Three schools in St. Catharine’s and one school in Niagara Falls are linked to the Holy Cross Sisters’ teachers college – Collège Régina Assumpta – in Cap-Haitien, Haiti.  In each of the last three years, groups of students and teachers from Saint Paul High School and Holy Cross High School have travelled to Haiti on a Third World immersion experience.  From their pilgrimage this year, these schools will direct more than $20,000 to help support this vitally important teachers’ college.  And these funds will be matched by a Canadian foundation.

And in Port Colborne, Lakeshore Catholic high school has become affiliated with Brother Ron Rumbolt and Father Lloyd Bechamp, members of the English Canadian Province working in Dominica in the West Indies.  Lakeshore Catholic, too, has had students and teachers visit Dominica and so there is a strong identification and an awareness of the social and economic needs in this very poor Caribbean island.  Money raised at Lakeshore Catholic will be directed to Dominica.

The “Pilgrimage for the Third World” has become the centrepiece of the life of these Catholic high schools.  Each pilgrimage experience is a time for building community, putting feet on the gospel and learning about and contributing to the common good.  Each “pilgrimage” experience is an act of solidarity and an occasion to invite young people to grow in understanding and in embracing the option for the poor.

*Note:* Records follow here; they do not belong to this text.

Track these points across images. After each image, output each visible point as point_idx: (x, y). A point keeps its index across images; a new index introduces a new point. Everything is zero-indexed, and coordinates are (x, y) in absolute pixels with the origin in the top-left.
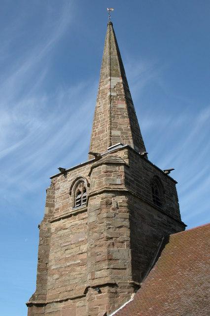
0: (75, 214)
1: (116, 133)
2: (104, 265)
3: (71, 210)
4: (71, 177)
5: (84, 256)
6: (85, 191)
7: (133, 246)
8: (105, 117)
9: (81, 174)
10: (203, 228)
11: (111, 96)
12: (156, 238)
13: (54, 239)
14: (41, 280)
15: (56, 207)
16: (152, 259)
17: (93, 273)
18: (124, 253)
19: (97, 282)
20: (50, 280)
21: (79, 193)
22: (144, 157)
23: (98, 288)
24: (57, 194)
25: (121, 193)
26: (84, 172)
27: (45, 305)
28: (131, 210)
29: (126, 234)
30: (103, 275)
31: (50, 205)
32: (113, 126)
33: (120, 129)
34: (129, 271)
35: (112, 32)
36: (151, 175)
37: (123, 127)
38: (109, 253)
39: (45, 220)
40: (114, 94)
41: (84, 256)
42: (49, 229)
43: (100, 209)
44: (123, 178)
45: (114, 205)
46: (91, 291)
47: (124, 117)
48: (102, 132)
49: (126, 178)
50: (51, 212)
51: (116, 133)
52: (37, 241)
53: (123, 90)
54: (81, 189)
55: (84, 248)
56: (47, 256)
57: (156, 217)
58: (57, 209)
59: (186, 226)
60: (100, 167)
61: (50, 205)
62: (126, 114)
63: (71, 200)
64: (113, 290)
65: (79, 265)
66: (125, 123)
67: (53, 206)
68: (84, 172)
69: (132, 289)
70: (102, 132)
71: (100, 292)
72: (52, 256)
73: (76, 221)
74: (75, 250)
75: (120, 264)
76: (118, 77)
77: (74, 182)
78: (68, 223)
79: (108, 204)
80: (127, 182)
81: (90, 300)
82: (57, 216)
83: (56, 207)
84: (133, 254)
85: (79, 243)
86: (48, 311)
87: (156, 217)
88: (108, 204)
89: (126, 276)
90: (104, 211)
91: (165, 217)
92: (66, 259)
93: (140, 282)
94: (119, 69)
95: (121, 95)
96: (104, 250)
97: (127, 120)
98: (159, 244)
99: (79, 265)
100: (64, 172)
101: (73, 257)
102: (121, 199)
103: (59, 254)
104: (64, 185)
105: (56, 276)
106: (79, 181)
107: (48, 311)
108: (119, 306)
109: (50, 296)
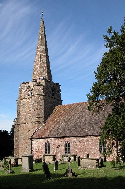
0: (28, 98)
1: (42, 70)
3: (27, 97)
4: (27, 85)
5: (31, 112)
8: (38, 63)
9: (30, 85)
11: (41, 54)
12: (52, 107)
13: (22, 105)
14: (19, 114)
15: (22, 94)
16: (50, 114)
18: (42, 113)
19: (34, 121)
21: (29, 91)
22: (51, 82)
23: (35, 122)
24: (23, 90)
26: (31, 85)
27: (19, 124)
28: (45, 100)
29: (43, 107)
30: (36, 119)
31: (20, 94)
32: (41, 67)
33: (43, 68)
34: (43, 118)
35: (43, 23)
36: (52, 86)
38: (38, 113)
39: (19, 99)
40: (42, 53)
41: (31, 112)
42: (20, 102)
43: (36, 100)
46: (33, 123)
47: (45, 63)
48: (37, 69)
49: (44, 90)
50: (20, 96)
51: (42, 70)
52: (16, 105)
53: (45, 52)
54: (30, 90)
56: (20, 110)
57: (52, 100)
58: (23, 95)
59: (60, 86)
61: (20, 94)
64: (39, 123)
65: (29, 114)
67: (21, 94)
68: (31, 85)
69: (44, 123)
70: (37, 69)
71: (35, 123)
72: (21, 110)
73: (28, 100)
74: (28, 109)
75: (41, 116)
76: (44, 46)
77: (28, 87)
78: (26, 100)
79: (38, 99)
80: (44, 92)
82: (23, 97)
83: (22, 94)
84: (45, 113)
86: (20, 126)
87: (52, 100)
88: (38, 99)
90: (37, 101)
92: (26, 112)
93: (46, 120)
94: (44, 42)
95: (44, 54)
96: (36, 112)
97: (46, 65)
98: (52, 109)
99: (29, 114)
100: (25, 83)
101: (28, 112)
102: (42, 97)
103: (23, 110)
104: (25, 87)
105: (23, 116)
106: (29, 87)
107: (21, 126)
108: (40, 127)
109: (21, 122)
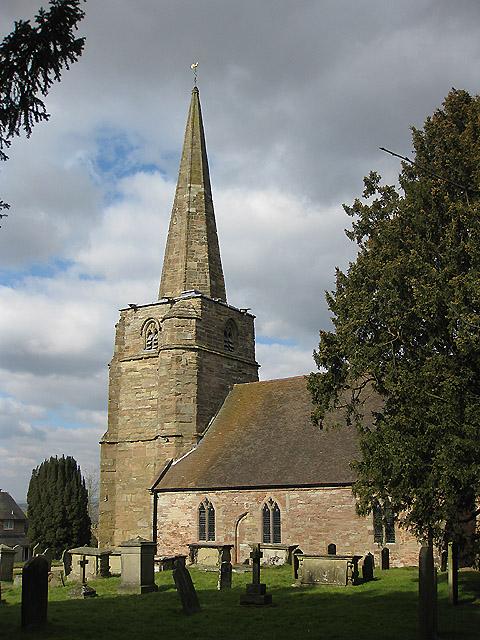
2: (173, 418)
4: (142, 315)
6: (156, 333)
7: (199, 401)
10: (17, 604)
17: (162, 424)
18: (191, 409)
20: (121, 421)
24: (128, 330)
25: (194, 350)
30: (171, 427)
34: (194, 424)
37: (200, 257)
40: (193, 210)
41: (155, 402)
44: (194, 333)
45: (184, 362)
50: (120, 350)
55: (155, 394)
56: (118, 397)
60: (179, 494)
62: (204, 239)
63: (141, 341)
66: (202, 253)
69: (196, 440)
80: (198, 337)
81: (160, 447)
82: (127, 355)
85: (149, 389)
88: (179, 360)
89: (192, 428)
91: (235, 363)
100: (134, 308)
102: (191, 356)
106: (150, 321)
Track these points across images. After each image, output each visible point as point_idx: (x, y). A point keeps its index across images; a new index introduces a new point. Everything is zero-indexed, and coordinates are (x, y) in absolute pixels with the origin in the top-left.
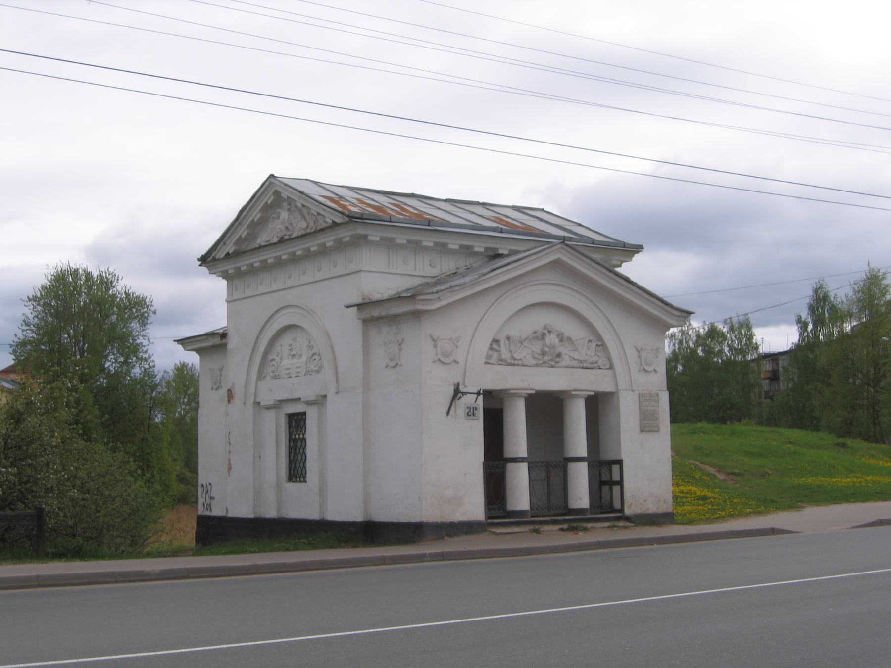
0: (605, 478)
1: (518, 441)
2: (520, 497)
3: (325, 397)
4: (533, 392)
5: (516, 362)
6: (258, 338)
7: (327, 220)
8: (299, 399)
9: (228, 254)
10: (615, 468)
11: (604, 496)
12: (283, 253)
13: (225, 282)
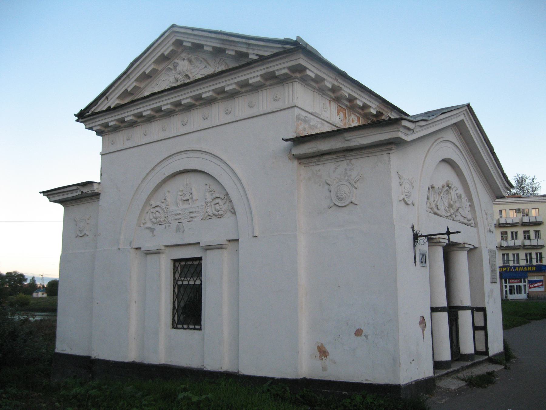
6: (208, 152)
9: (109, 107)
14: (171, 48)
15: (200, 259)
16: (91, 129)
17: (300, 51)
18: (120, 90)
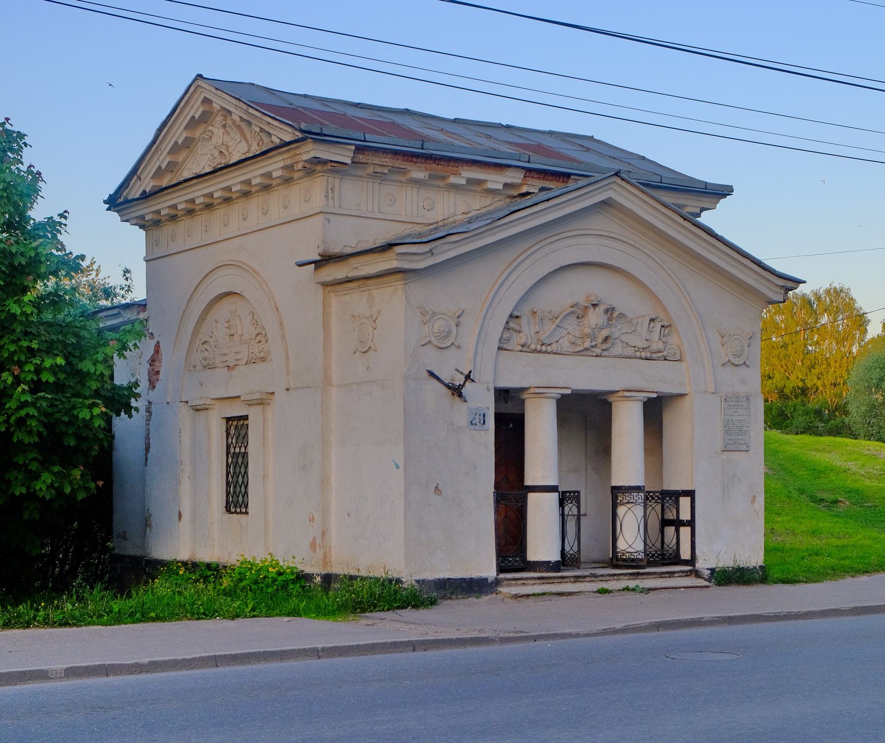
0: (670, 515)
1: (543, 458)
3: (466, 401)
4: (569, 392)
5: (544, 348)
7: (274, 139)
8: (239, 397)
9: (144, 192)
10: (685, 502)
11: (667, 540)
12: (215, 187)
13: (142, 233)
14: (201, 109)
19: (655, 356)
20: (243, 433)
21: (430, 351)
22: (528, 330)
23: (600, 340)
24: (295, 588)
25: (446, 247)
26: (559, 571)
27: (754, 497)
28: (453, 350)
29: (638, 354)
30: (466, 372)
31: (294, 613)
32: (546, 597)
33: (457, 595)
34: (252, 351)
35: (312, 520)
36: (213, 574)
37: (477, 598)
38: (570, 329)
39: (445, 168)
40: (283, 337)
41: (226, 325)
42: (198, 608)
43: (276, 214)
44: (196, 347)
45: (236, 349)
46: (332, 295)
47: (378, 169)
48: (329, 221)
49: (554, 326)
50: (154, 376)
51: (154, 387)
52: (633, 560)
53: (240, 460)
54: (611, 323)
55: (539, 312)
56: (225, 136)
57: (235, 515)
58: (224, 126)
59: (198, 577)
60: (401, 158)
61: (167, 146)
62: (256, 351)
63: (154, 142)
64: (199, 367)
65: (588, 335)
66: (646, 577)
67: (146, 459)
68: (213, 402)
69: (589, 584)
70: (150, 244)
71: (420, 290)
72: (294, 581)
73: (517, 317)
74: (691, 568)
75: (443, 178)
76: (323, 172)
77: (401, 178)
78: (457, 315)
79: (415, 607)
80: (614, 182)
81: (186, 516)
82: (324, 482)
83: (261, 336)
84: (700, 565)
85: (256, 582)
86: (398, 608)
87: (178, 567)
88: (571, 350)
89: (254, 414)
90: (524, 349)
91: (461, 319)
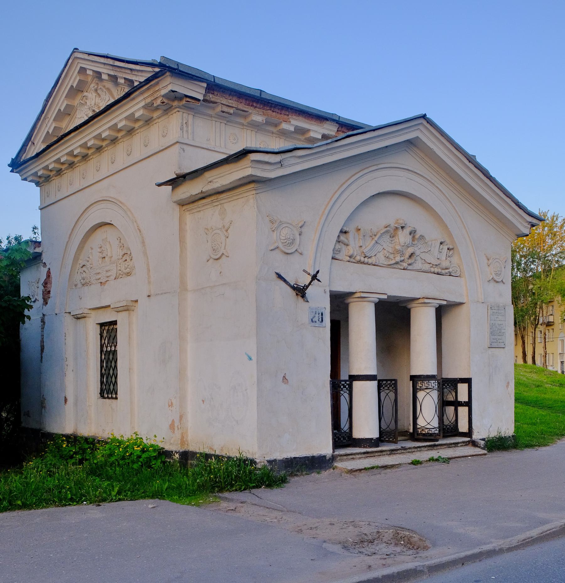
0: (451, 398)
1: (363, 354)
2: (366, 426)
3: (307, 301)
8: (109, 306)
10: (463, 388)
14: (78, 79)
15: (115, 323)
16: (25, 179)
17: (168, 74)
18: (43, 134)
19: (443, 271)
20: (113, 335)
21: (278, 255)
22: (354, 245)
23: (407, 256)
24: (157, 464)
25: (293, 161)
26: (377, 446)
27: (508, 383)
28: (297, 255)
29: (432, 270)
30: (312, 273)
31: (157, 495)
32: (374, 470)
33: (302, 471)
34: (119, 268)
35: (171, 405)
36: (89, 448)
37: (318, 473)
38: (385, 246)
39: (279, 116)
40: (145, 254)
41: (99, 250)
42: (66, 492)
43: (138, 152)
44: (77, 271)
45: (107, 268)
46: (187, 213)
47: (226, 109)
48: (184, 150)
49: (374, 242)
50: (46, 294)
51: (47, 303)
52: (431, 435)
53: (111, 357)
54: (414, 243)
55: (362, 229)
56: (97, 98)
57: (107, 400)
58: (96, 90)
59: (77, 449)
60: (244, 101)
61: (52, 114)
62: (123, 269)
63: (42, 112)
64: (80, 285)
65: (398, 252)
66: (439, 447)
67: (42, 357)
68: (89, 312)
69: (401, 456)
70: (43, 197)
71: (269, 199)
72: (156, 458)
73: (346, 232)
74: (469, 439)
75: (276, 125)
76: (179, 107)
77: (242, 120)
78: (300, 225)
79: (269, 486)
80: (421, 123)
81: (71, 400)
82: (181, 374)
83: (127, 255)
84: (476, 436)
85: (123, 458)
86: (254, 487)
87: (63, 441)
88: (386, 263)
89: (121, 318)
90: (352, 260)
91: (303, 230)
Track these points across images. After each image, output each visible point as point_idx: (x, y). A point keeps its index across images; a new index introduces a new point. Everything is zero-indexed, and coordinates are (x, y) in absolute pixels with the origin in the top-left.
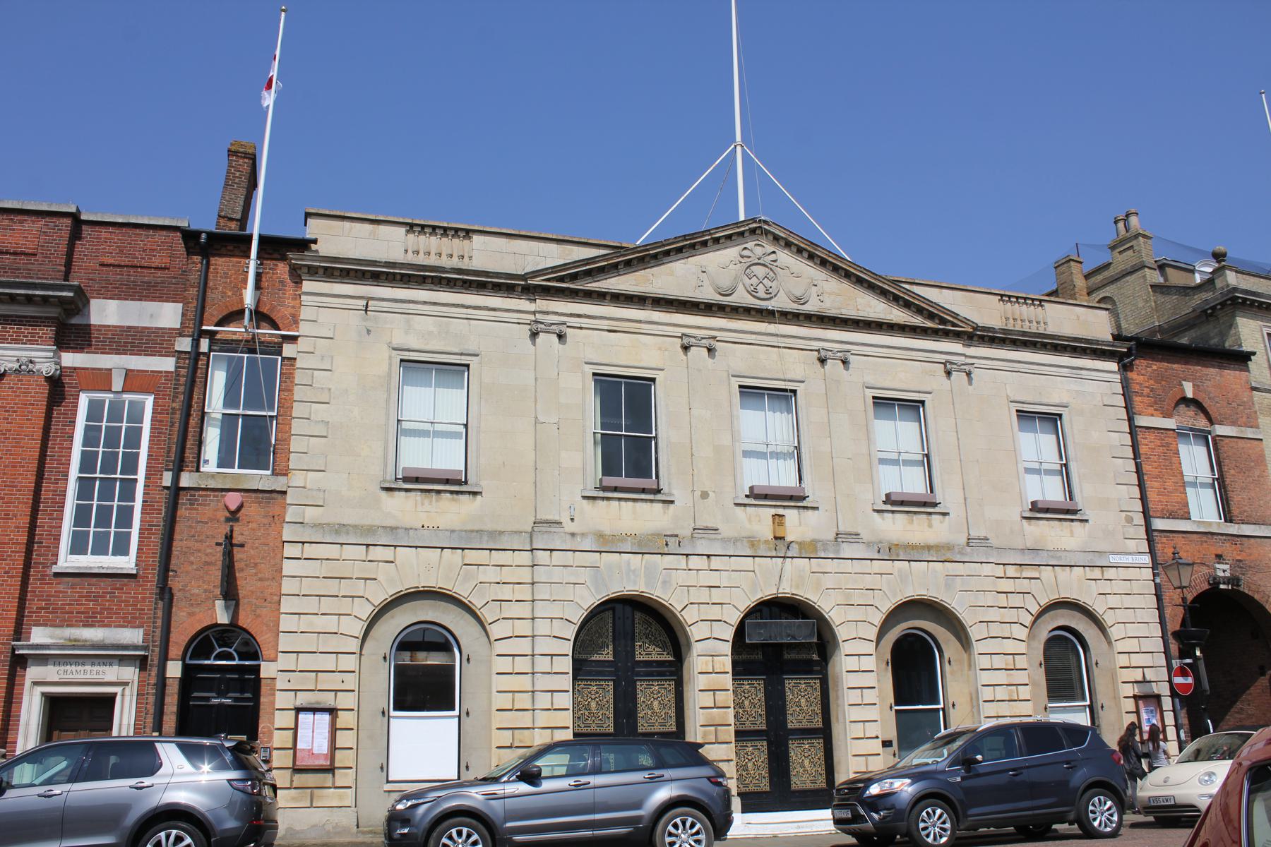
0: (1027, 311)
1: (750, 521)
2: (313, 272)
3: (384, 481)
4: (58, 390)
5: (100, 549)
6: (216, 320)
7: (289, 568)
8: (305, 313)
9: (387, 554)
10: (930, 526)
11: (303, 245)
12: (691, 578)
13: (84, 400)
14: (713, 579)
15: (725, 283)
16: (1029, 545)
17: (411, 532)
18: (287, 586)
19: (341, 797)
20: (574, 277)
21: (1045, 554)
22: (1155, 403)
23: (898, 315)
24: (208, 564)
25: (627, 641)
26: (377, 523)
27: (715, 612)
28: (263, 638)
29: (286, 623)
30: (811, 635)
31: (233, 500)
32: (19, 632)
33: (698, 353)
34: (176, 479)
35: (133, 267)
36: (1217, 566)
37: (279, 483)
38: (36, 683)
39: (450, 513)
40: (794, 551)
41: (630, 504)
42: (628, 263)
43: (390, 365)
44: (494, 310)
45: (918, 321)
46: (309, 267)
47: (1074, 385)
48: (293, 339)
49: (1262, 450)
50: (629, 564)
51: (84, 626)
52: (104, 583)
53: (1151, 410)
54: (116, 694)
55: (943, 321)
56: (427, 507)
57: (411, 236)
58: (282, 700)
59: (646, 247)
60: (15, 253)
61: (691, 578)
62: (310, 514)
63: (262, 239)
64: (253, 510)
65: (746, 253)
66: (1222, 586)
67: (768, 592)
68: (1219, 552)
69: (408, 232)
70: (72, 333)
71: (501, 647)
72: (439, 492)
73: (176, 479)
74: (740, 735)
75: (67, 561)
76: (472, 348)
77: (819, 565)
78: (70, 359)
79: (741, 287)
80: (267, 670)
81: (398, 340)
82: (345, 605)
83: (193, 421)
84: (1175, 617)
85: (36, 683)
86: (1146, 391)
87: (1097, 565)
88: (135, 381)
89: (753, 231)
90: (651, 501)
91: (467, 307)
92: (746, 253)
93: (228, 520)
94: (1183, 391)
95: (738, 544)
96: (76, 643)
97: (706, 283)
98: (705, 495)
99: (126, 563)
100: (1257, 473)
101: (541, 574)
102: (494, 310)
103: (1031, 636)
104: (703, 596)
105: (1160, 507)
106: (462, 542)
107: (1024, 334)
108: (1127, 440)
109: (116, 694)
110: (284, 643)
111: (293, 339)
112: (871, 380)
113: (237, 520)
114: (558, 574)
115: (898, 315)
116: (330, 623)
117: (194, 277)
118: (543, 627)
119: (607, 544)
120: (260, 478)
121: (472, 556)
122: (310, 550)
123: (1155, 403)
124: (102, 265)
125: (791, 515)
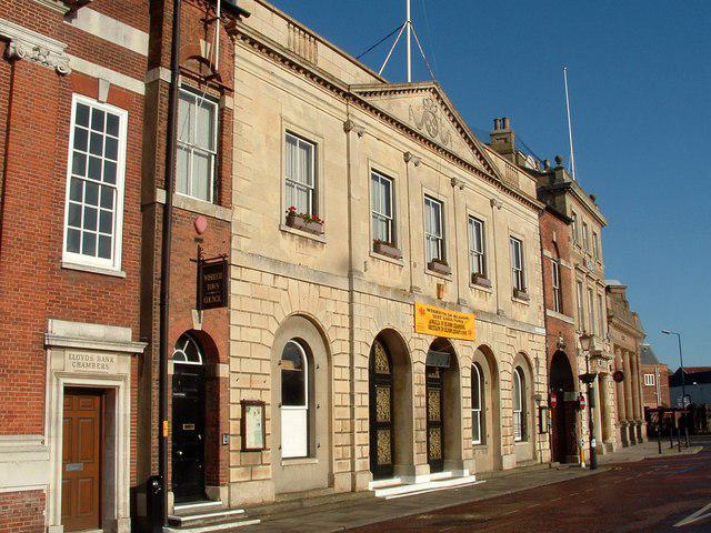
5: (89, 251)
19: (266, 472)
20: (365, 94)
24: (185, 276)
28: (219, 344)
29: (235, 333)
38: (60, 374)
45: (484, 169)
51: (88, 322)
52: (88, 275)
54: (119, 387)
55: (493, 173)
58: (235, 397)
80: (223, 371)
84: (550, 359)
87: (278, 266)
88: (117, 96)
99: (112, 265)
103: (278, 335)
109: (119, 387)
115: (478, 164)
120: (218, 212)
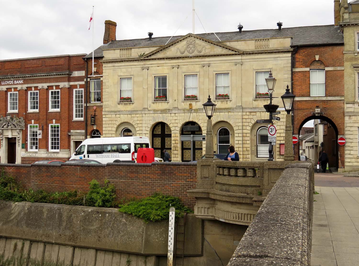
0: (263, 43)
1: (185, 105)
2: (104, 62)
3: (118, 102)
4: (71, 88)
6: (90, 74)
7: (104, 119)
8: (104, 71)
9: (119, 116)
10: (227, 104)
11: (102, 57)
12: (171, 118)
13: (74, 90)
14: (176, 118)
15: (182, 50)
16: (254, 107)
17: (122, 112)
18: (104, 123)
21: (258, 109)
22: (304, 63)
23: (225, 51)
25: (160, 131)
26: (117, 110)
27: (176, 125)
29: (104, 129)
30: (197, 129)
31: (95, 108)
32: (69, 131)
33: (176, 69)
34: (86, 105)
35: (79, 64)
36: (316, 109)
37: (101, 104)
39: (129, 107)
40: (193, 111)
41: (161, 103)
42: (164, 49)
43: (118, 80)
44: (136, 65)
46: (103, 62)
47: (275, 62)
48: (102, 77)
49: (343, 73)
50: (159, 116)
53: (302, 66)
56: (125, 106)
57: (121, 51)
59: (167, 45)
60: (61, 65)
61: (171, 118)
62: (107, 109)
63: (94, 58)
64: (98, 109)
65: (188, 42)
66: (316, 115)
67: (187, 120)
68: (318, 105)
69: (120, 51)
70: (70, 79)
71: (138, 132)
72: (127, 104)
73: (86, 105)
74: (170, 149)
75: (75, 119)
76: (132, 74)
77: (198, 114)
78: (72, 83)
79: (186, 51)
81: (119, 74)
82: (112, 126)
83: (88, 94)
85: (72, 139)
86: (301, 60)
89: (189, 36)
90: (258, 70)
91: (131, 66)
92: (188, 42)
93: (95, 111)
94: (315, 58)
95: (181, 111)
96: (76, 133)
97: (179, 51)
98: (175, 100)
100: (339, 80)
101: (143, 118)
102: (136, 65)
104: (174, 121)
105: (299, 94)
106: (131, 112)
107: (258, 51)
108: (290, 76)
110: (104, 132)
111: (102, 77)
112: (215, 69)
113: (96, 111)
114: (146, 118)
116: (110, 129)
117: (86, 66)
118: (144, 129)
119: (155, 111)
121: (133, 115)
122: (107, 116)
123: (304, 63)
124: (74, 64)
125: (194, 103)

Perhaps the liturgical dance that served as the opening prayer for Notre Dame’s Eucharist expresses best the pilgrimage experience:



Based on Luke’s story of the poor man Lazarus and the rich man inside his secure walls, the dance depicts how the chains of ignorance and greed bind both the wealthy first world in indifference and the poor third world in material poverty.  And the dance shows forcefully how the light of God’s word is so necessary to break those chains that bind.  The pilgrimage has become a little piece of that gospel light --- the gospel with feet on it.